Pollywog, Stilts & Salt Water Taffy Trust Fund Money To Enter Political Fray


The Turley Sisters are out to make it a competitive race!

When it was announced recently that Cylde and Rebecca Hundsinger, the billionaire ultra conservatives behind ALLIED ACME Industries, were deciding on which nonhuman presidential candidate to back with their Super PAC, another power group surfaced with its own Super PAC ideas.

The Turley Sisters of Tulsa, Oklahoma, who are listed in the nation’s top 100 wealthiest families, have decided to form a Super PAC because “they don’t trust that liberal Hudsinger couple to do right by God-fearin’ folks. They dress in far too revealing a manner and appear to have no earthly control over their ravenous libidos. The Hudsingers shant taint the political waters with their wantonness ways,” said a Turley family spokesperson.

The Turly fortune was made by great grandfather Augustus Turley who revolutionized retail with his Turly Pollywog, Stilts & Saltwater Taffy Emporium in 1892. His retail empire spread like wildfire on fire and soon every American city with a population over 10 had a Turley Emporium. With a fortune amassed, the Turley empire eventually crumbled as Americans lost interest in baby frogs, height enhancing sticks and salty confections.

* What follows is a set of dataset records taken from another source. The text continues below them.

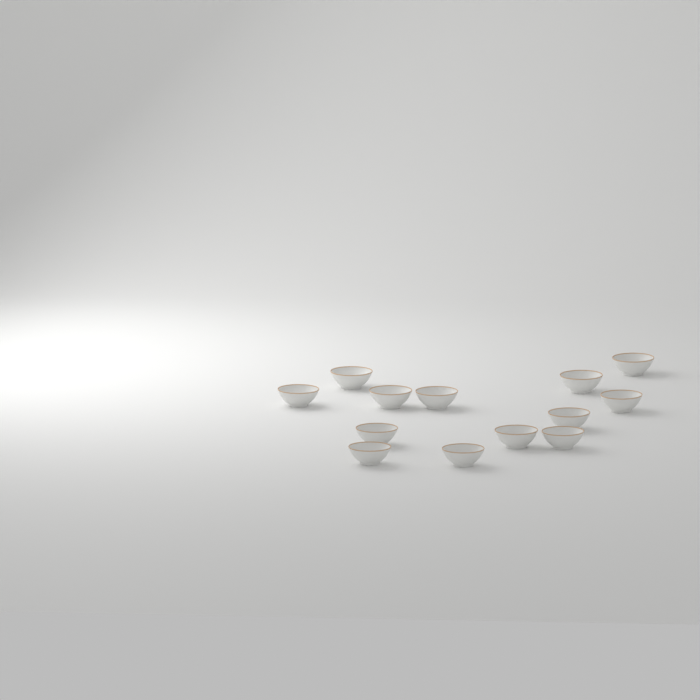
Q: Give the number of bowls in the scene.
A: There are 13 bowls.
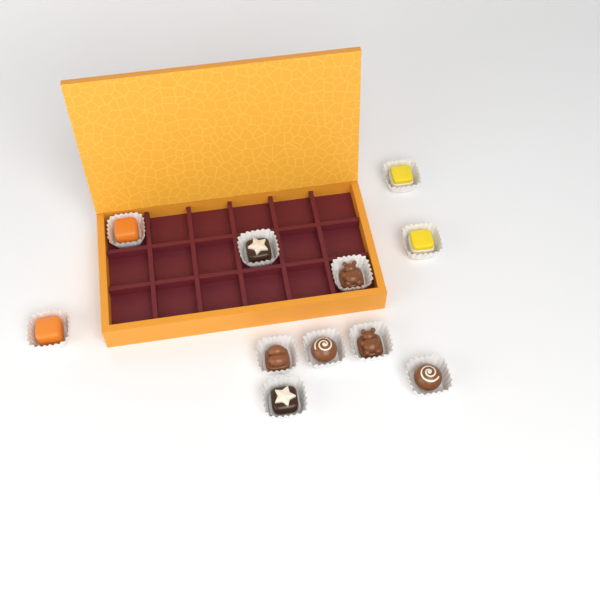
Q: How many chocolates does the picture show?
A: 11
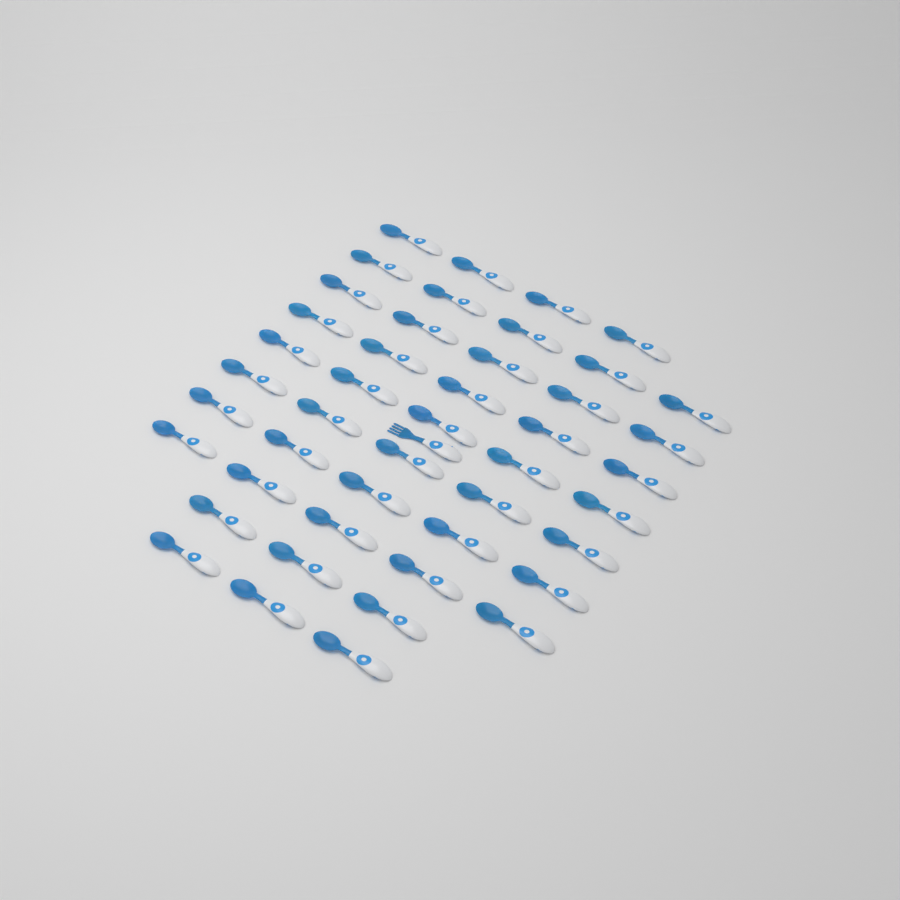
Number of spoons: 45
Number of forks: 1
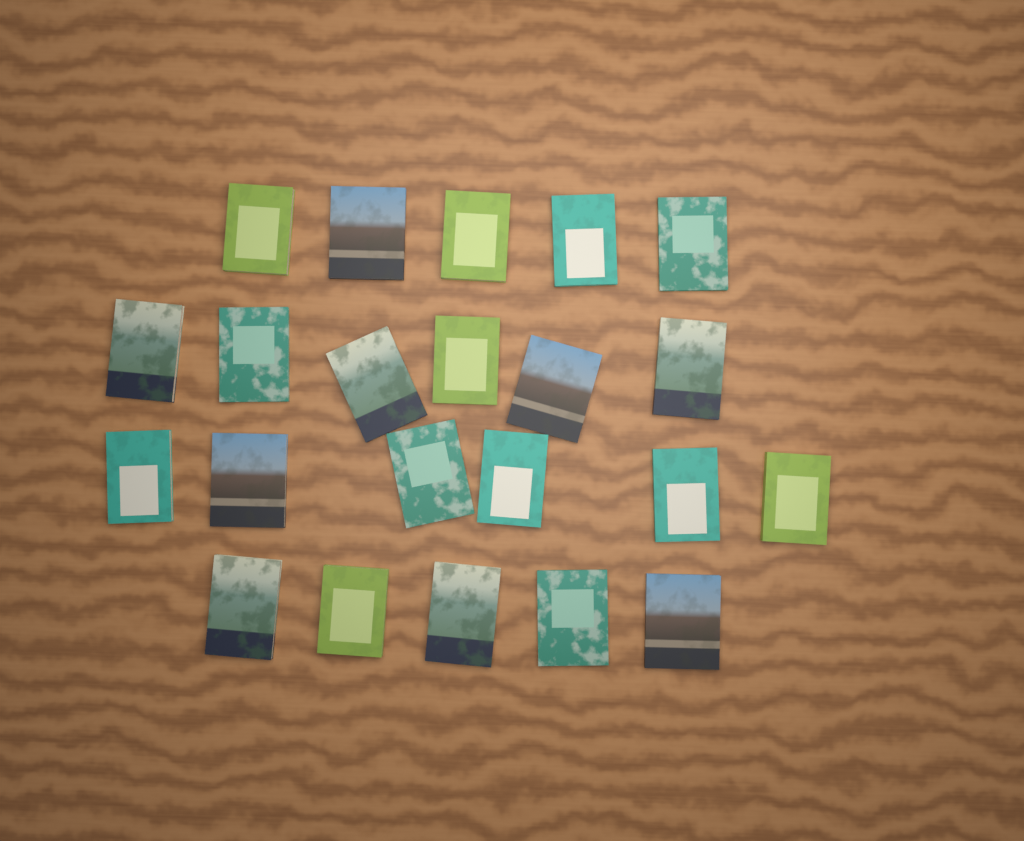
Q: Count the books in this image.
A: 22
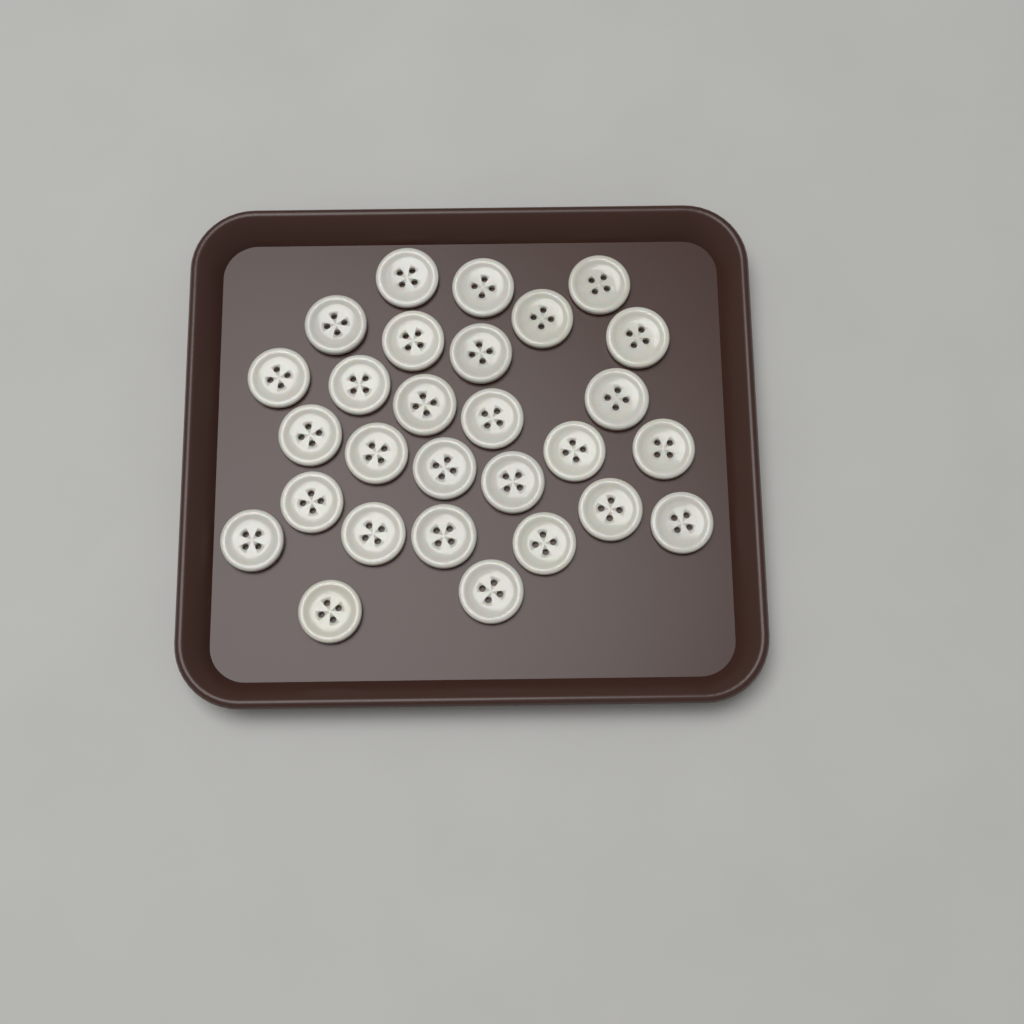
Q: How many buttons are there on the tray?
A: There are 28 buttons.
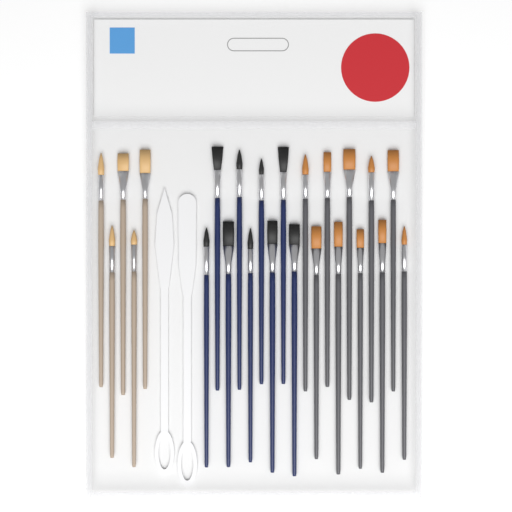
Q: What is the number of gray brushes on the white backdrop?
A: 10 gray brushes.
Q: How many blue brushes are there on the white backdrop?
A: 9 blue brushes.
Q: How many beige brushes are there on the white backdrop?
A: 5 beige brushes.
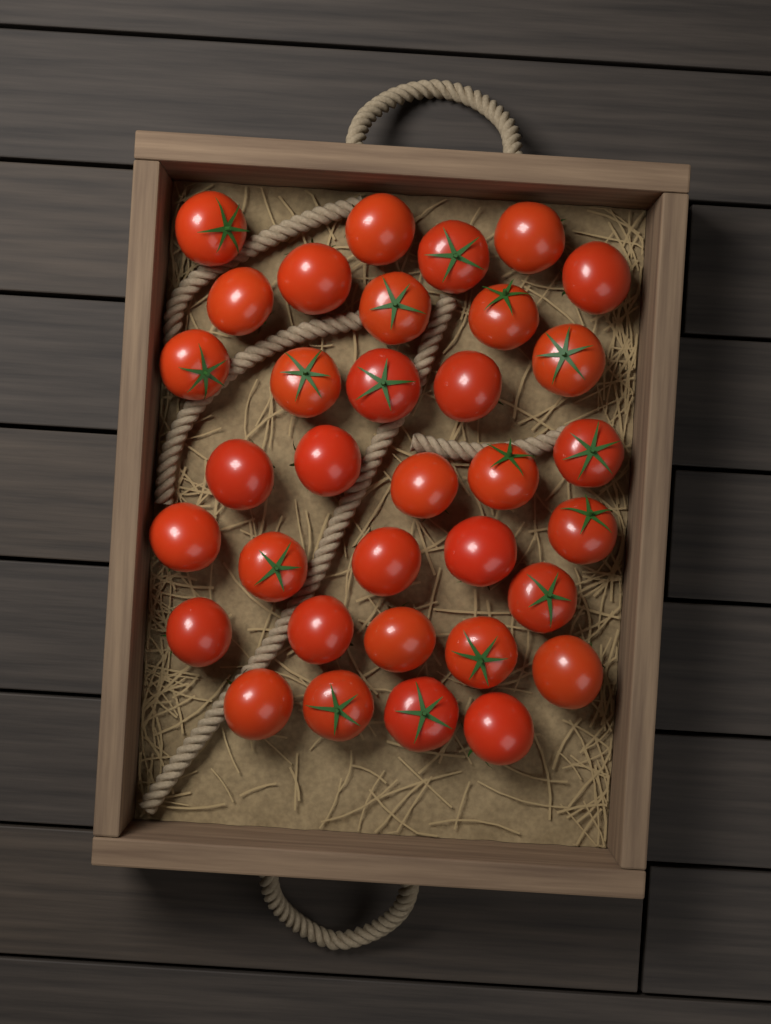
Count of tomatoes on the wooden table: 34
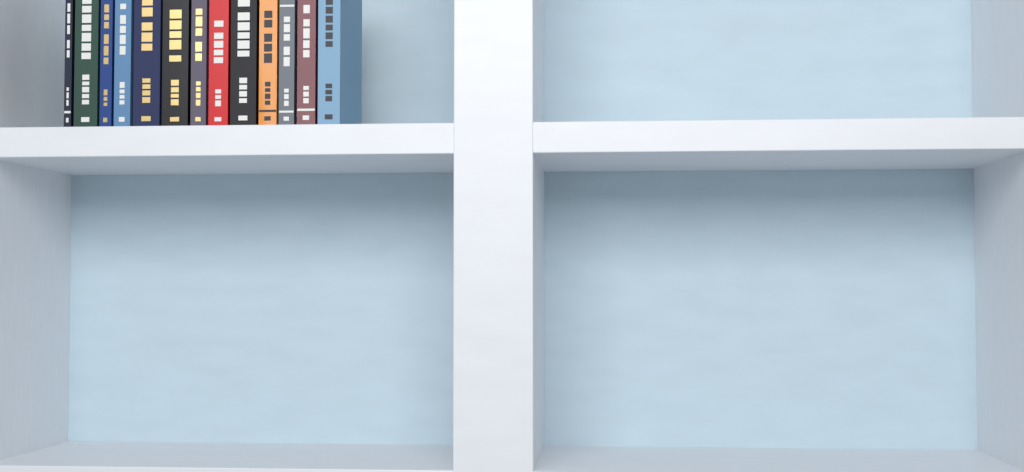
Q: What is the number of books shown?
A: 13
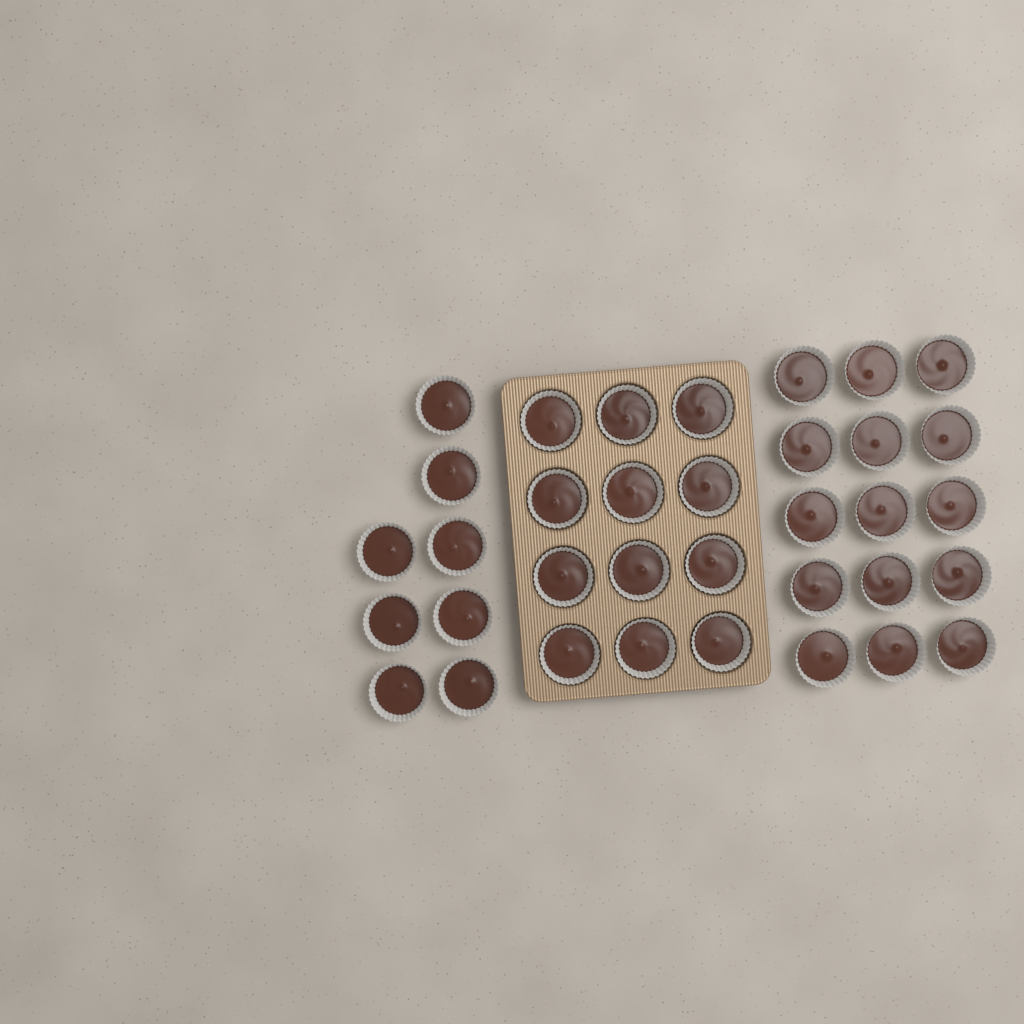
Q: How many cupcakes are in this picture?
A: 35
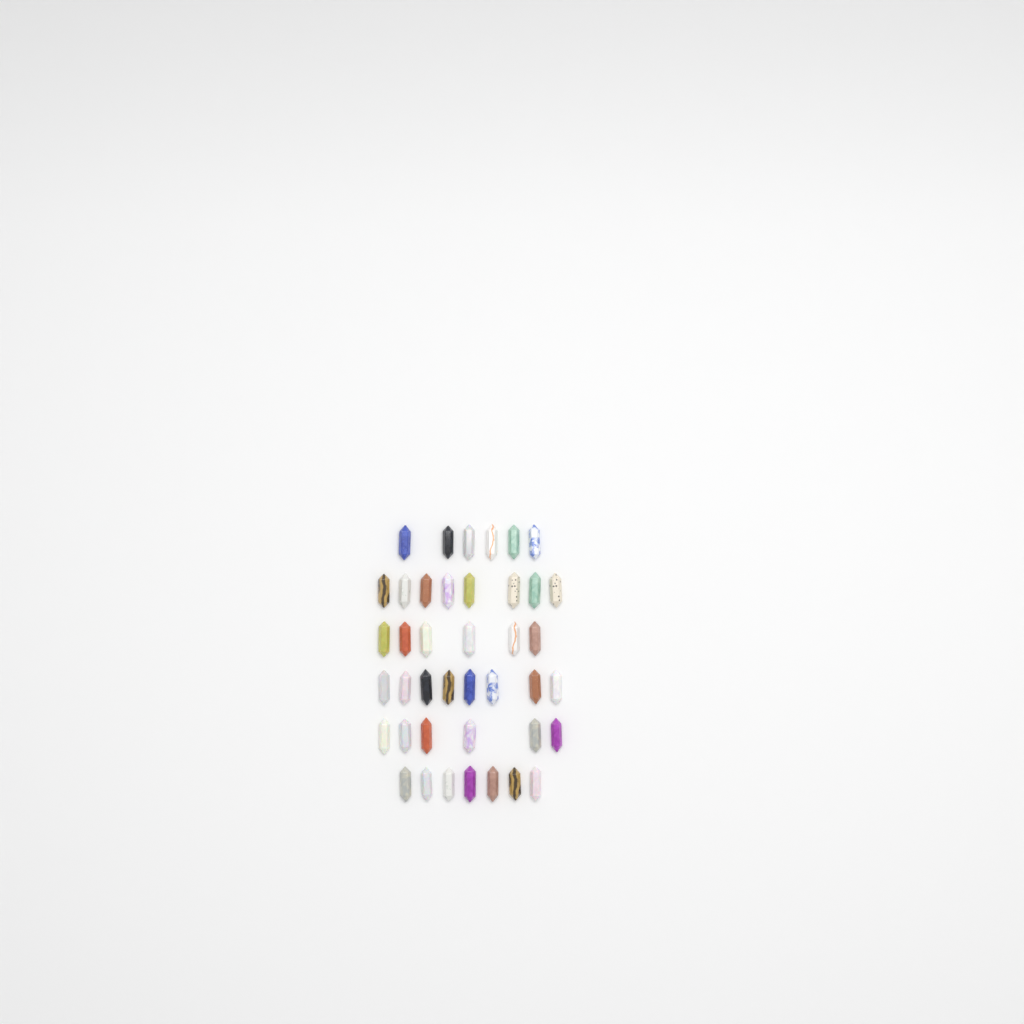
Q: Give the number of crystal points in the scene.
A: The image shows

“The Turley family has always believed in good clean living,” said a spokesperson, “and the Turley Sisters will not allow political libertines like Cylde and Rebecca Hundsinger to pollute the purity of our nation’s soul.”

It is rumored the Turley Sisters are holding extensive interviews with all nonhuman candidates before deciding on where to put their Super PAC money support.


19 responses to “Pollywog, Stilts & Salt Water Taffy Trust Fund Money To Enter Political Fray”

  1. There used to be a Turley Emporium in my hometown. We had a winning basketball team for years and years because the smallest of our small children learned how to walk on Turley stilts from the day they started walking. By the time they reached high school, the smallest person on our basketball team stood 6’5″. The tallest was 7’3″. The only problem with the stilts was that people who could use them proficiently frequently used them to peer into windows around town at night. They not only learned too much about what should have been kept secret, they occasionally frightened the bejeezus out of little old ladies who had no secrets, other than ones they’d forgotten years earlier due to senility.

  2. I suppose every American family has a similar fond Turley Emporium story.

    It was a sad day for tailors when America lost its appetite for stilts. Suddenly there was no need for the 218″ inseam alteration. Also, a sad for peeping toms of second stories.

    Alas, our nation lost its innocence when we had to resort to cherry pickers for our second story gawking.

    Thanks for relating your tear-worthy tale, Curvin.

  3. It’s not hard to figure out why the Turley business eventually failed. Those dolts from Oklahoma we’re making their saltwater taffy using salty water! Duh. Even Snookie knows better than that.

  4. Salt water taffy is an extruded material largely composed of saccharides. Although not chemically similar in structure, it shares qualities with the fruit cake. Salt water taffy is intended to be a souvenir and not fit for human consumption.

  5. Well, Bill, I think now we know why you’re not writing copy for a candy company.

    “Saccharides that satisfy, yum dee yum yum yum!”

  6. What’s the skinny on Peeps, the tiny candy chicks you see this time of the year? Sugar? Saccharides?

  7. Or, are peeps made from a substance not found on earth but brought to us from a distant galaxy?

    Mayhap The Easter Bunny knows.

  8. Could be they’re goodies brought to us by extraterrestrial beings who can’t give the damn things away during the off-season where they come from. We must have off-season items we could send to them. Galoshes during the summer, for example. It could be a big business for us, especially if the extraterrestrial beings have many feet. Someone should let the president know. Maybe he could set up a special trade mission.

  9. You raise interesting points. If peeps are from outer space, I think they could become a political hot potato. Would we have peeps tarifs, trade restrictions, fears of great trade deficits? Would there be exchange rate issues? Would we worry about illegal aliens? Wouldn’t they ALL be aliens?

    Curvin, you may have opened a Pandora’s box no one wants to look into. Suggest we padlock the damn thing, eat a couple peeps, get through Easter and continue walking.

  10. Have you taken a close look at Peeps, Patrick? They’re a bright yellow that isn’t found in nature. Not to be too graphic about it, my friend, but Peeps look like baby poop.